I always found it darned tough to find the prices of merchandise there. Sales folk were always unavailable and nothing had prices posted.
Don’t ever go to Circuit City.
They treat their employees like yesterdays garbage.
good riddance
CompUSA will go Internet. Watch.
Worst customer service of anyplace I’ve dealt with. Had a nightmare experience with my daughter’s laptop and it was impossible to get service for it despite their crappy extended warranty for which I paid wayyy more than it was worth. Never again!
As we all file past the casket and spit into it,
I’d like to share a memory of the deceased...
Back in ‘83, I was in graduate school and Apple
released the Mac and offered special educational
buys. I bought. Loved it.
These were the days before internal hard drives
on Macs. I had two 3.5” disk drives - both internal.
The WHOLE operating system fit onto one 400k disk.
Your program files AND data went on the other.
Presumably, in computer years, that must make me
ancient. I’m 50.
This was before the World Wide Web. I was online
with a 300 baud modem. Everything was in text only.
Anyway...
Diskettes were expensive - way out of the budget
range of graduate students... except at one place.

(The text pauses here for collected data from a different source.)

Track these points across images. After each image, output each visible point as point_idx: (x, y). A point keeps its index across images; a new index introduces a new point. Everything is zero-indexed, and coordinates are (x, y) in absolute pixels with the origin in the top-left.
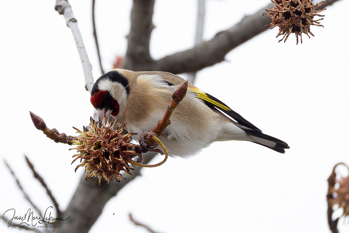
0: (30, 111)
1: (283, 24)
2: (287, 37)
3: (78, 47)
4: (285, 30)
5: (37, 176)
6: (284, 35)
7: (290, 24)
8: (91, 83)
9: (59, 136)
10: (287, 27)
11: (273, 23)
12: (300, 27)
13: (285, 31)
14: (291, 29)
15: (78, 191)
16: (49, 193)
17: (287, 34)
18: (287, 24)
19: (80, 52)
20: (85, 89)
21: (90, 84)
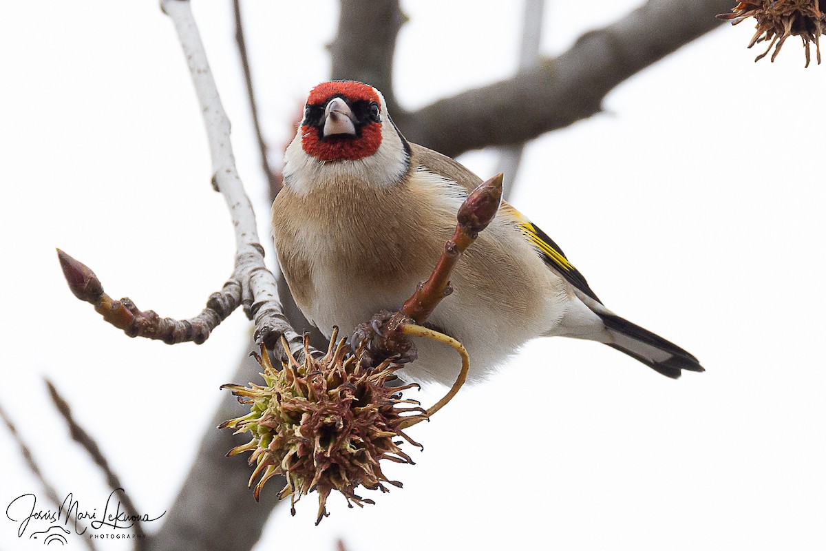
0: (58, 250)
1: (767, 12)
2: (779, 46)
3: (191, 70)
4: (772, 27)
5: (78, 435)
6: (771, 41)
7: (785, 10)
8: (228, 171)
9: (140, 319)
10: (779, 18)
11: (739, 9)
12: (814, 19)
13: (773, 31)
14: (790, 25)
15: (194, 478)
16: (114, 483)
17: (778, 39)
18: (778, 10)
19: (196, 83)
20: (210, 187)
21: (224, 172)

In North Dallas, over by Brookhaven college, back in
a quasi industrial area, there was a little hole in the
wall store that sold those diskettes SO CHEAPLY that
during the lunch hour, there was a line of people
15-20 deep waiting to buy.
The whole store was probably 12 X 12. it fronted a back
end warehouse.
I stood in that line many a time. Diskettes were basically
all they sold. The people on the warehouse side of the
ordering window looked like they were from the Middle East
somewhere.
We always wondered how they could sell those diskettes for
HALF or less as any other store. Of course, nature abhors
a vacuum, so we speculated that they were using this system
to ship money into or out of the country.
To make a long story short, that tiny hole in the wall
became CompUSA!
[shuffles from the front of the casket...]
I bought a lot of diskettes...
ampu
Last spring I bought a 22" Samsung WS Digital Monitor from them. They had a sale plus a rebate on it. I felt like I was stealing for the low price I paid. About a month later I dumped my Dell from Hell and bought a Systemax p.c. from them, it rocks. Made in the USA and the Tech Support is at the factory, no India baloney like Dell.
As to CompUSA I haven't went to them in about a decade. The store they had in Downers Grove, IL moved. I thought they closed down so I thought they already were out of business.
Com-poosa wasn’t too bad until you had a problem with something you bought. Then you really found out what they were all about.
I won’t miss them at all.
CompUSA failed in Colorado. It was a terrible Mexican flea-market.
Microcenter, for all its faults, provides what we need. They’re the real-deal and good prices. They learned to have 10 registers open and they still have lines.